Hermann Bellinghausen
Sueños que vienen y van

1. Zorzales en la niebla. En la niebla se dibujan, acarbonados, los saltos de rama en rama de los primeros zorzales de la mañana. He soñado, estas noches, y eso es novedad, relativamente. Los sueños dejaron de ser sensaciones confusas, mero barniz inicial del posterior estado de ánimo. Ni se me ocurre contarlos, o anotarlos. Como la mayor parte de los sueños de todas las personas, son simples, tonterías hipnóticas y al encantamiento subyugadas. Hacen tolerables los días.

Los zorzales aparecen al otro lado del sueño, lo heredan, ocurren hacia afuera y no al revés, como los atisbos de los visionarios y alucinados.

Carezco de imaginación. El mundo real siempre rebasa la fabulación insegura. Mirar, escuchar y sentir son una cosa, y otra, ligeramente distinta, imaginar.

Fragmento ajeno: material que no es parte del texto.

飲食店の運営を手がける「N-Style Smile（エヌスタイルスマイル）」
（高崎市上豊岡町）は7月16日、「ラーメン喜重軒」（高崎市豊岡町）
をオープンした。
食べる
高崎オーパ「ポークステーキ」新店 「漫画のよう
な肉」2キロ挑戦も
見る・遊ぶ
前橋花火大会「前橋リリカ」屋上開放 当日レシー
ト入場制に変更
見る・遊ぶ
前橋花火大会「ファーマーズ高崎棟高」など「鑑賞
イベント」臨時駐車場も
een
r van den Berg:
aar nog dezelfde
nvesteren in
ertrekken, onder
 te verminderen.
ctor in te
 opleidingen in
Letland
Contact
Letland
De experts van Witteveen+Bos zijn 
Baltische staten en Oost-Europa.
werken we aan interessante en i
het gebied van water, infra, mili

Los zorzales al carbón van de vuelo y se borran con la luz, que no aumenta pero se adensa al avanzar la hora.

2. La raña quieta. Con sus siete patas en abanico se adentra en la cera del cirio, en la grácil postura de una bailarina que cruzara las piernas y alzara como remolino los meneos de cinco brazos. Con siete extremidades frondosas y largas llegó al embalsamiento, articulada y mineral, lista para arder.

La mañana prosigue, devela los amarillos de la luz, las flores nuevas y las hojas viejas, el blanco de las primeras azucenas que ahogadas de maleza asoman al verde de la extensión evidente.

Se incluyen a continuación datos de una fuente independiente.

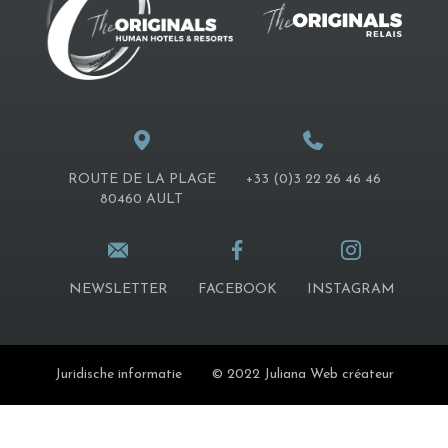
ROUTE DE LA PLAGE
+33 (0)3 22 26 46 46
80460 AULT
NEWSLETTER
FACEBOOK
INSTAGRAM
Juridische informatie
© 2022 Juliana Web créateur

Después de los zorzales, ningún ave regresa al territorio de la luz. El vaho en el vidrio llora la ventana a la inocente sinceridad del cristal tal cual, y salgo.

3. Tarde de grajos. Un canto de pájaro al silencio de alguien trabajando. Un tesón de pocos tonos, como un leñador o un hombre segando con detallada ergonomía minimalista. Los árboles vestidos de la mañana no tienen, como los del camino, los troncos desnudos. Llevan el ramaje propio y otros follajes, yedras, lianas, nidos de ave, líquenes y bromelias.

Crujen las hojas secas. Caballos pastando camino abajo. Ruidos de caída de agua. Un zumbido que anda. El día de ojos abiertos se encuentra, sin nadie a la redonda.

Alboroto de grajos, que atardecen discretos y melodiosos. Al crepúsculo, enloquecerán por nada, y a los chillidos. Pero todavía falta.

Contra el negro de su plumaje en brillo, desde acá sus ojos distantes parecen flechas verdes.

4. Abrir de puerta. Llego con los ojos calientes del que acaba de ver y me sumerjo en un sueño de agua salpicando por encima de mí.